Monoclonal Antibodies

Antibody molecule with antigenProduction of monoclonal antibodies (mAbs) is central to all efforts at DxDiscovery. MAb production begins with immunization of a mouse with an antigen. Several weeks after immunization, spleen cells are harvested. B cells in the spleen produce antibody but cannot grow in culture. The spleen cells are fused with cells of a myeloma line. The myeloma cells cannot produce antibody, but they will grow in culture. The two cells (spleen cells and myeloma cells) are fused together to produce a hybrid cell (hybridoma) that has the best properties of both cells – the hybridoma grows in culture and makes antibody.
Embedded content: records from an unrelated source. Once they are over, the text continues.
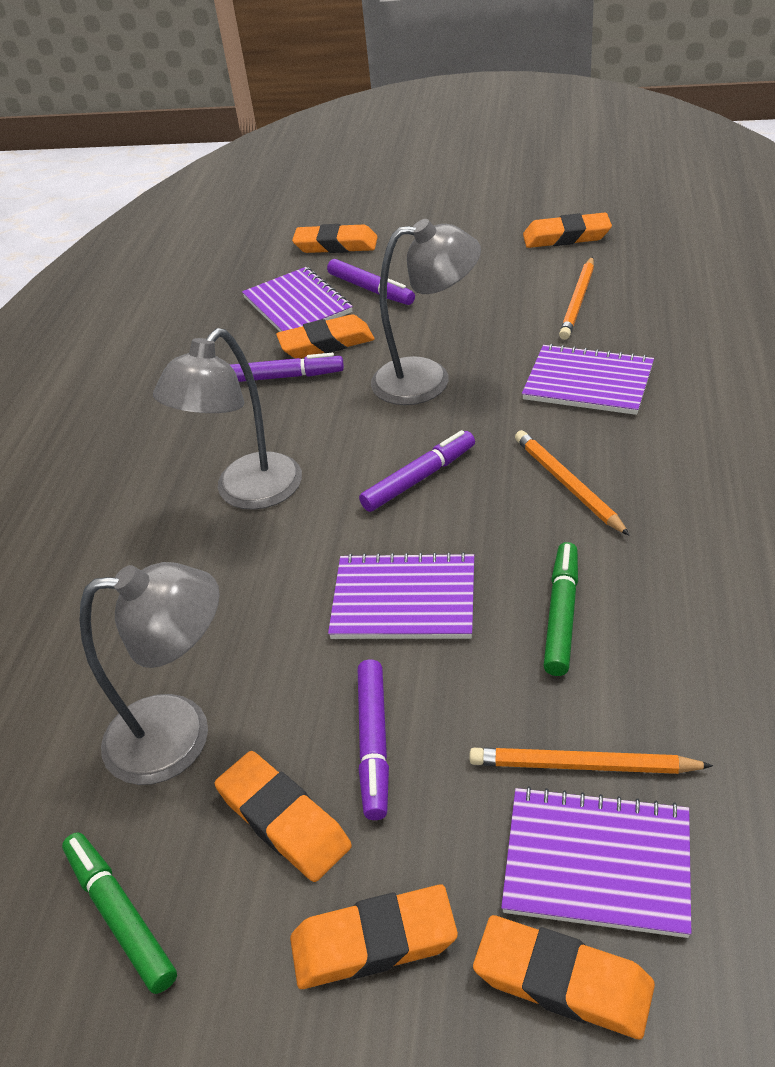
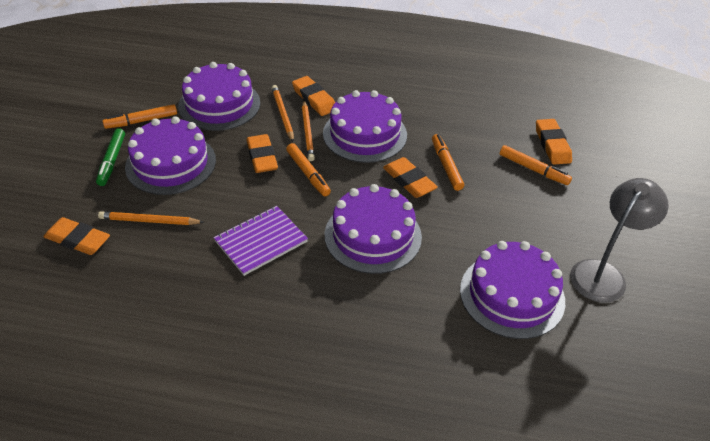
green marker: 2 -> 1
grey lamp: 3 -> 1
orange eraser: 6 -> 5
orange marker: 0 -> 4
purple cake: 0 -> 5
purple marker: 4 -> 0
purple notebook: 4 -> 1

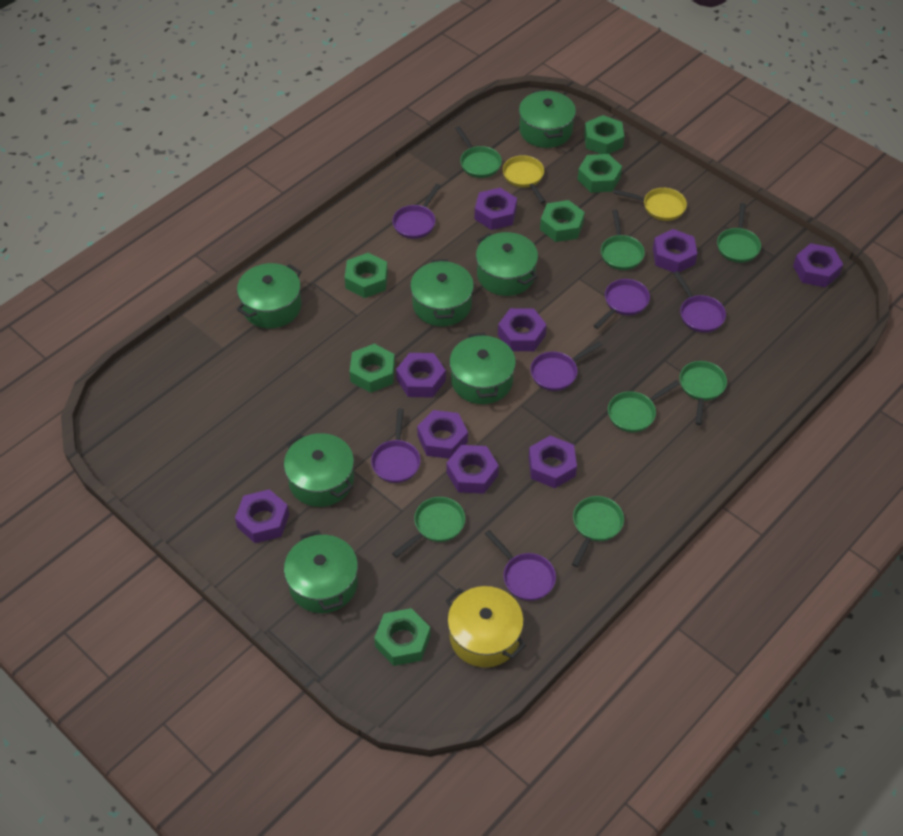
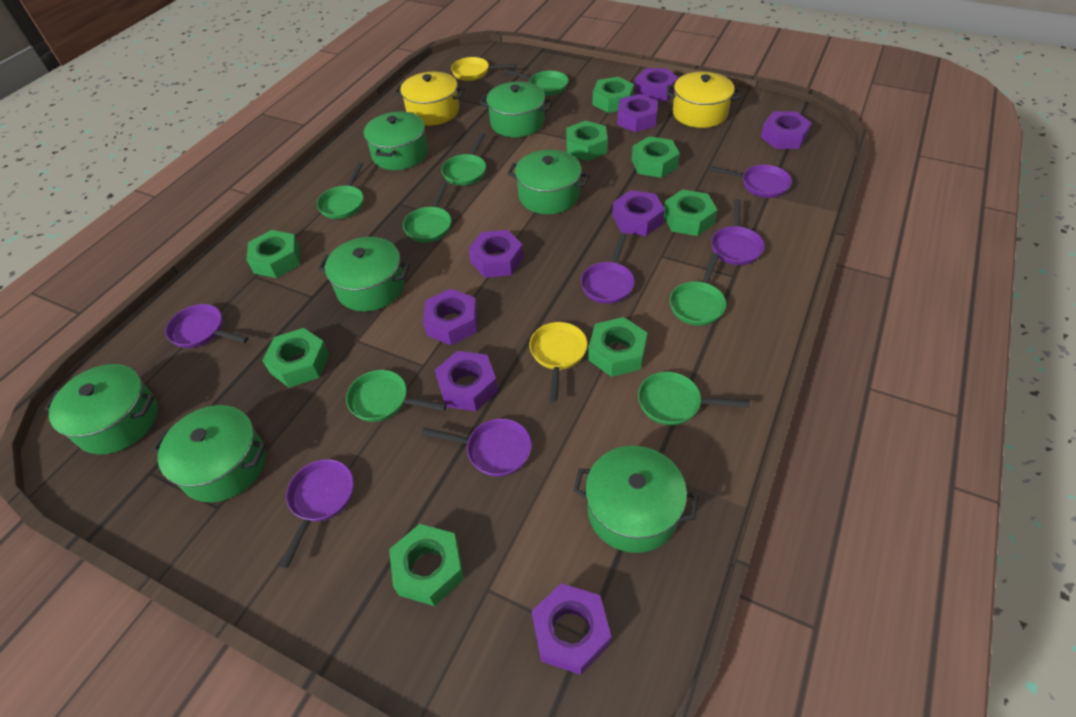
green nut: 6 -> 8
purple nut: 9 -> 8
yellow pot: 1 -> 2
Hybridoma cells are cloned to ensure that all cells in the culture are making exactly the same mAbs. Once cloned, the cells can be mass produced in tissue culture to make large amounts of the mAbs. Cell lines made in this manner are immortal; they can be frozen for years.

DxDiscovery has extensive experience in making mAbs to polysaccharides and proteins. These mAbs are the key reagents for diagnostic and therapeutic development. A core strength of DxDiscovery is use of proprietary strategies for immunization of mice and for screening of hybridomas to produce mAbs that are ideally suited for downstream applications. MAbs that are well suited for other purposes such as therapeutics may not be well suited for the rigors of a lateral flow immunoassay (LFA). In another example, mAbs that function well in ELISA may not function well in LFA and vice versa.